The Arkansas Supreme Court struck down the state’s death penalty law on Friday, faulting a provision that permitted the Corrections Department to select the fatal drugs used in an execution, reported the New York Times.

The court ruled 5 to 2 that the Legislature must set the quantity and type of drugs in a lethal injection. The 2009 law left those decisions to the director of the Corrections Department. The court sided with 10 death row inmates who challenged the law’s constitutionality.

Aaron Sadler, a spokesman for Attorney General Dustin McDaniel of Arkansas, said the state was forming a plan to address the court decision.

Arkansas Justice Jim Gunter wrote that the case came down to a matter of separation of powers. “The Legislature has abdicated its responsibility and passed to the executive branch,” he wrote in the majority opinion, arguing that the law left “unfettered discretion” to corrections officials, reported the Times.

Two justices argued in a dissent that federal bans on “cruel and unusual punishment” are sufficient to ensure a humane execution procedure. “Arkansas is left no method of carrying out the death penalty in cases where it has been lawfully imposed,” Justice Karen Baker wrote, reported the Times.

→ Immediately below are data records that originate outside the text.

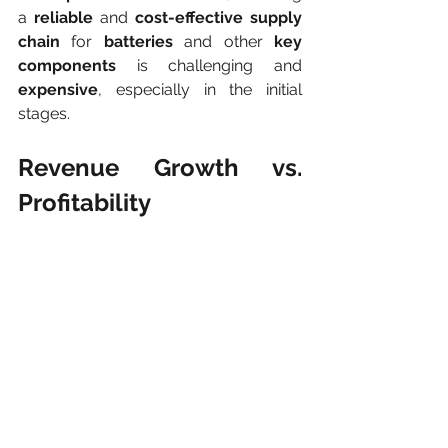
a
 reliable
 and 
cost-effective supply 
chain
 for 
batteries
 and other 
key 
components
 is challenging and 
expensive
, especially in the initial 
stages.
Revenue Growth vs. 
Profitability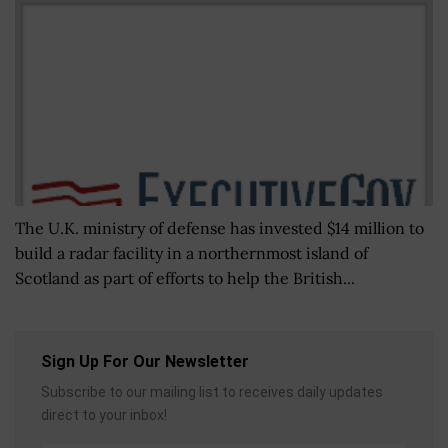
The U.K. ministry of defense has invested $14 million to
build a radar facility in a northernmost island of
Scotland as part of efforts to help the British...
Sign Up For Our Newsletter
Subscribe to our mailing list to receives daily updates
direct to your inbox!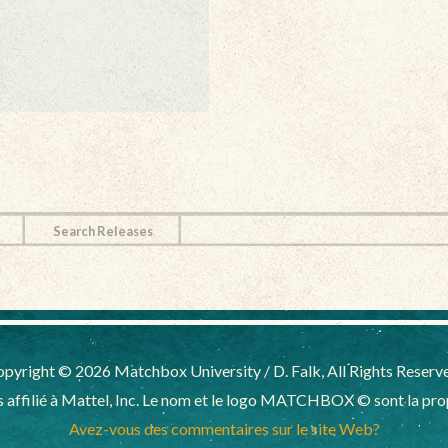
Search Releases
pyright © 2026 Matchbox University / D. Falk, All Rights Reserv
affilié à Mattel, Inc. Le nom et le logo MATCHBOX © sont la propr
Avez-vous des commentaires sur le site Web?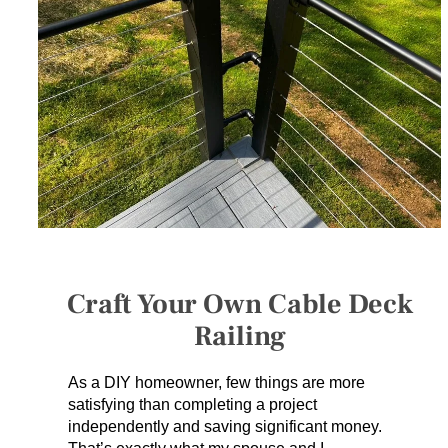
SERVICES
GET A QUOTE
PROJECTS
LATEST NEWS
SHOP
Craft Your Own Cable Deck
Railing
As a DIY homeowner, few things are more
satisfying than completing a project
independently and saving significant money.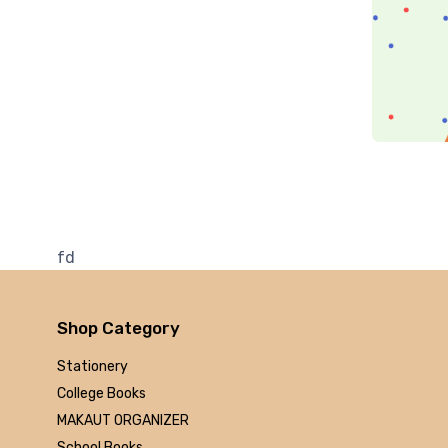
Penguin
RuP
Rupa
Arrow
Hal Elrod
simon
Bloomsbury
Plata Publishing
Rupa
fd
Pan mac
Lexicon books
Aleph Book Company
Shop Category
BPB Publications
Stationery
Pearson Education
College Books
PHI Learning
MAKAUT ORGANIZER
Pearson Education
School Books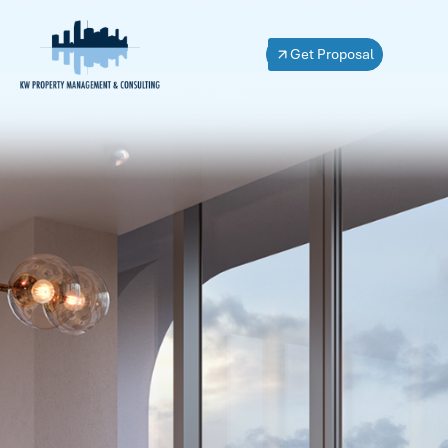
Get Proposal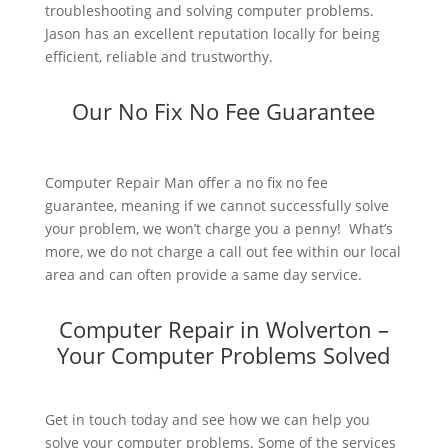
troubleshooting and solving computer problems.
Jason has an excellent reputation locally for being
efficient, reliable and trustworthy.
Our No Fix No Fee Guarantee
Computer Repair Man offer a no fix no fee
guarantee, meaning if we cannot successfully solve
your problem, we won’t charge you a penny! What’s
more, we do not charge a call out fee within our local
area and can often provide a same day service.
Computer Repair in Wolverton –
Your Computer Problems Solved
Get in touch today and see how we can help you
solve your computer problems. Some of the services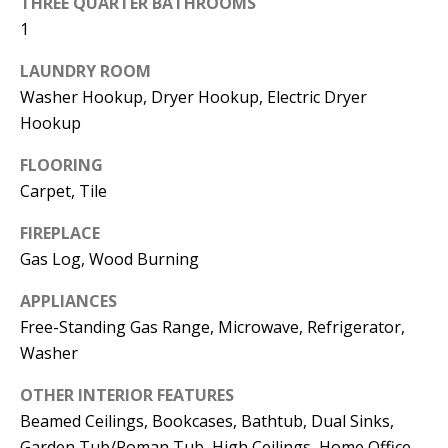
THREE QUARTER BATHROOMS
t
L
1
b
a
U
LAUNDRY ROOM
c
Washer Hookup, Dryer Hookup, Electric Dryer
A
k
Hookup
T
t
FLOORING
o
I
Carpet, Tile
y
O
o
FIREPLACE
u
N
Gas Log, Wood Burning
a
APPLIANCES
s
C
Free-Standing Gas Range, Microwave, Refrigerator,
s
Washer
O
o
o
M
OTHER INTERIOR FEATURES
n
Beamed Ceilings, Bookcases, Bathtub, Dual Sinks,
M
a
Garden Tub/Roman Tub, High Ceilings, Home Office,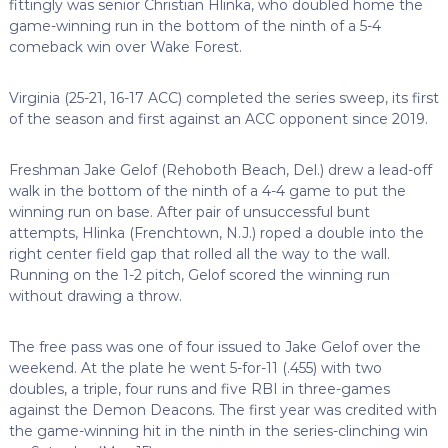
fittingly was senior Christian Hlinka, who doubled home the
game-winning run in the bottom of the ninth of a 5-4
comeback win over Wake Forest.
Virginia (25-21, 16-17 ACC) completed the series sweep, its first
of the season and first against an ACC opponent since 2019.
Freshman Jake Gelof (Rehoboth Beach, Del.) drew a lead-off
walk in the bottom of the ninth of a 4-4 game to put the
winning run on base. After pair of unsuccessful bunt
attempts, Hlinka (Frenchtown, N.J.) roped a double into the
right center field gap that rolled all the way to the wall.
Running on the 1-2 pitch, Gelof scored the winning run
without drawing a throw.
The free pass was one of four issued to Jake Gelof over the
weekend. At the plate he went 5-for-11 (.455) with two
doubles, a triple, four runs and five RBI in three-games
against the Demon Deacons. The first year was credited with
the game-winning hit in the ninth in the series-clinching win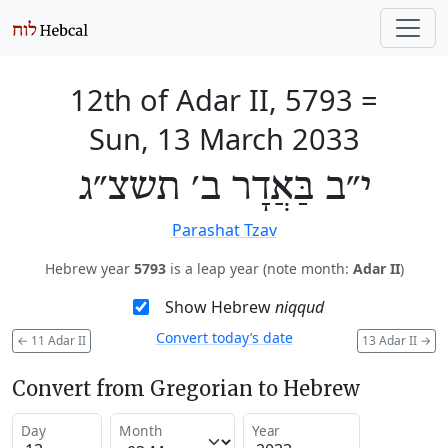
12th of Adar II, 5793
=
Sun, 13 March 2033
י״ב בַּאֲדָר ב׳ תשצ״ג
Parashat Tzav
Hebrew year
5793
is a leap year (note month:
Adar II
)
Show Hebrew
niqqud
Convert today’s date
←
11 Adar II
13 Adar II
→
Convert from Gregorian to Hebrew
Day
Month
Year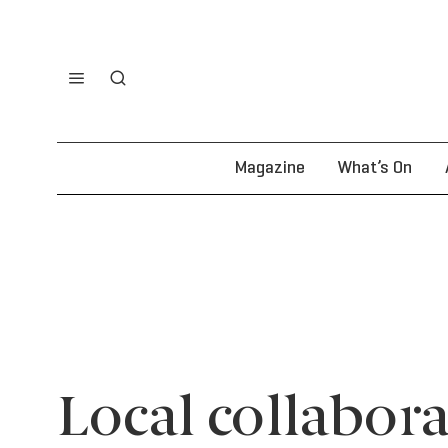
Magazine
What’s On
Local collabora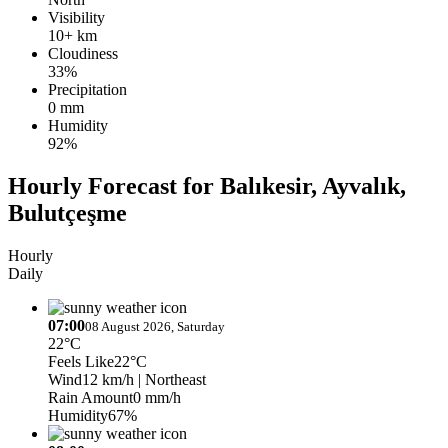
Visibility
10+ km
Cloudiness
33%
Precipitation
0 mm
Humidity
92%
Hourly Forecast for Balıkesir, Ayvalık,
Bulutçeşme
Hourly
Daily
07:00
08 August 2026, Saturday
22°C
Feels Like
22°C
Wind
12 km/h
| Northeast
Rain Amount
0 mm/h
Humidity
67%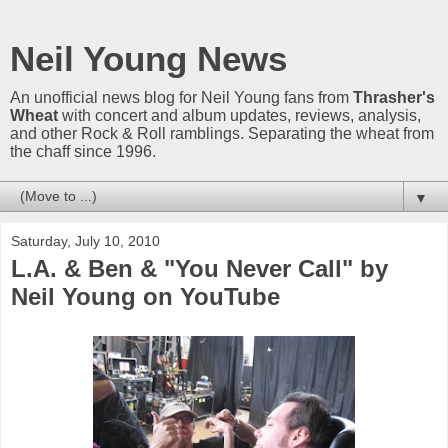
Neil Young News
An unofficial news blog for Neil Young fans from
Thrasher's
Wheat
with concert and album updates, reviews, analysis,
and other Rock & Roll ramblings. Separating the wheat from
the chaff since 1996.
▼
Saturday, July 10, 2010
L.A. & Ben & "You Never Call" by
Neil Young on YouTube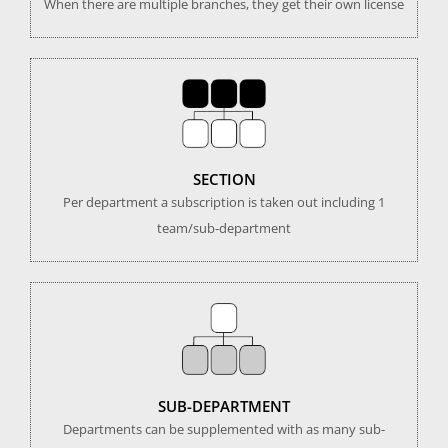
When there are multiple branches, they get their own license
SECTION
Per department a subscription is taken out including 1
team/sub-department
SUB-DEPARTMENT
Departments can be supplemented with as many sub-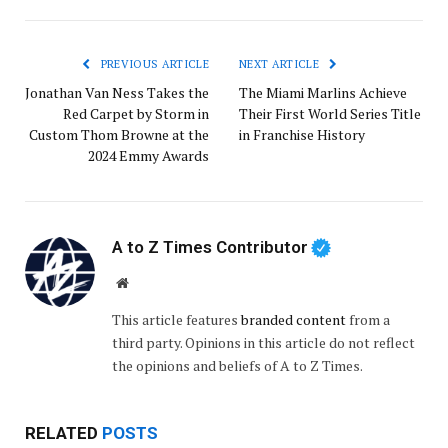
PREVIOUS ARTICLE
NEXT ARTICLE
Jonathan Van Ness Takes the
The Miami Marlins Achieve
Red Carpet by Storm in
Their First World Series Title
Custom Thom Browne at the
in Franchise History
2024 Emmy Awards
A to Z Times Contributor
Website
This article features
branded content
from a
third party. Opinions in this article do not reflect
the opinions and beliefs of A to Z Times.
RELATED
POSTS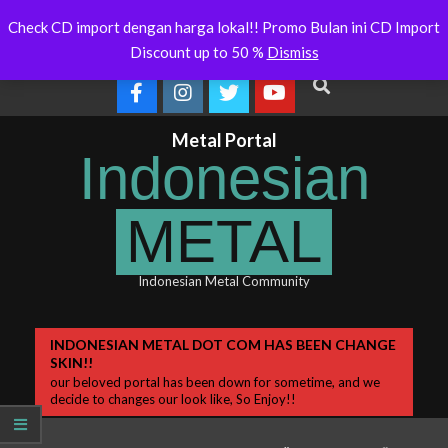
Skip
Indonesianmetal.com/shop Now
WORMED – New 
Latest
Check CD import dengan harga lokal!! Promo Bulan ini CD Import
Online
OMEGON
to
News
Discount up to 50 %
Dismiss
content
Search
Metal Portal
Indonesian
METAL
Indonesian Metal Community
Primary
INDONESIAN METAL DOT COM HAS BEEN CHANGE
SKIN!!
Navigation
our beloved portal has been down for sometime, and we
Menu
decide to changes our look like, So Enjoy!!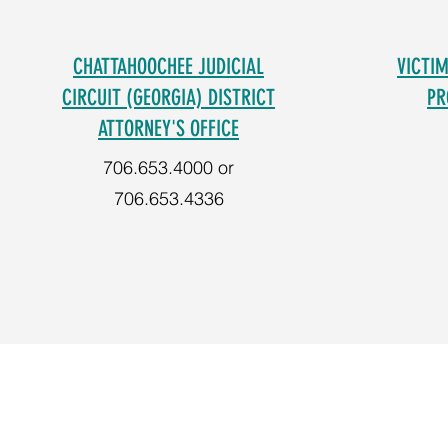
CHATTAHOOCHEE JUDICIAL
VICTI
CIRCUIT (GEORGIA) DISTRICT
PR
ATTORNEY'S OFFICE
706.653.4000 or
706.653.4336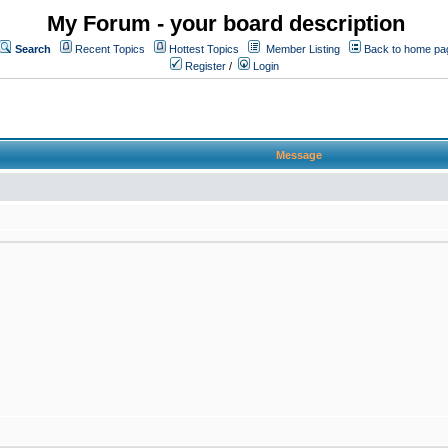
My Forum - your board description
Search
Recent Topics
Hottest Topics
Member Listing
Back to home pa
Register
/
Login
Message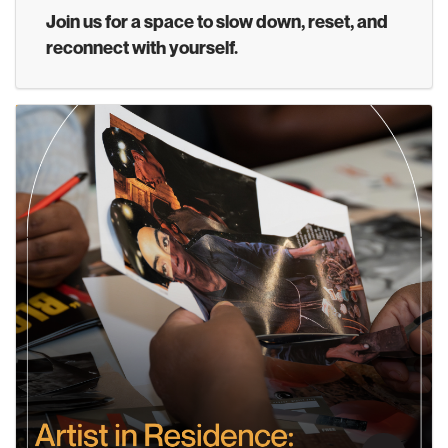
Join us for a space to slow down, reset, and
reconnect with yourself.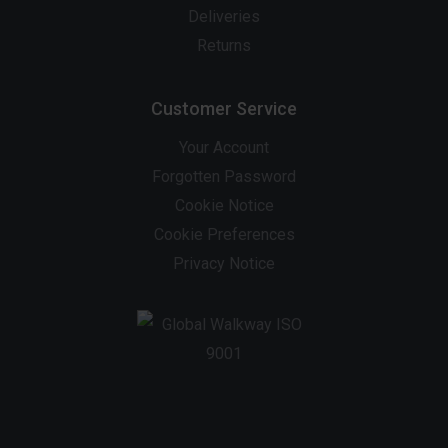
Deliveries
Returns
Customer Service
Your Account
Forgotten Password
Cookie Notice
Cookie Preferences
Privacy Notice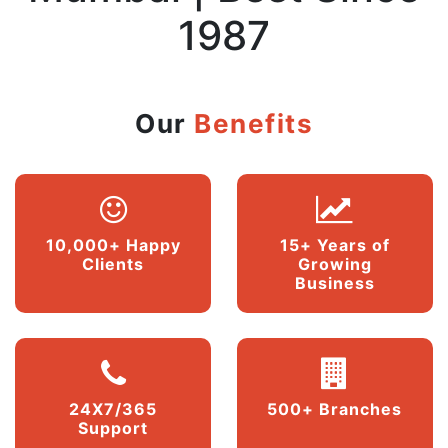
1987
Our
Benefits
10,000+ Happy
15+ Years of
Clients
Growing
Business
24X7/365
500+ Branches
Support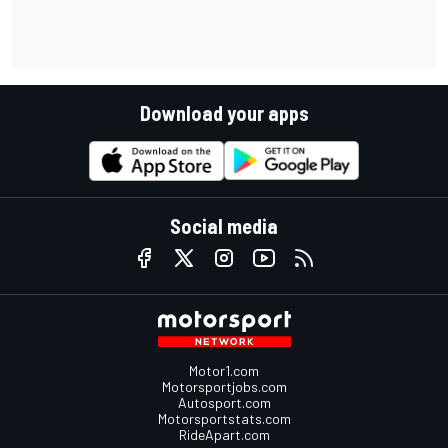
Download your apps
Social media
Motor1.com
Motorsportjobs.com
Autosport.com
Motorsportstats.com
RideApart.com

This decision comes in the wake of a shortage of sodium thiopental one of three drugs used in lethal injection in most states.  The three drug cocktail includes an anesthetic to numb the pain, a muscle relaxant to prevent movement and a drug that stops the heart.

A few states, including Ohio, have moved to a single drug protocol and have carried out a number of executions using the single drug.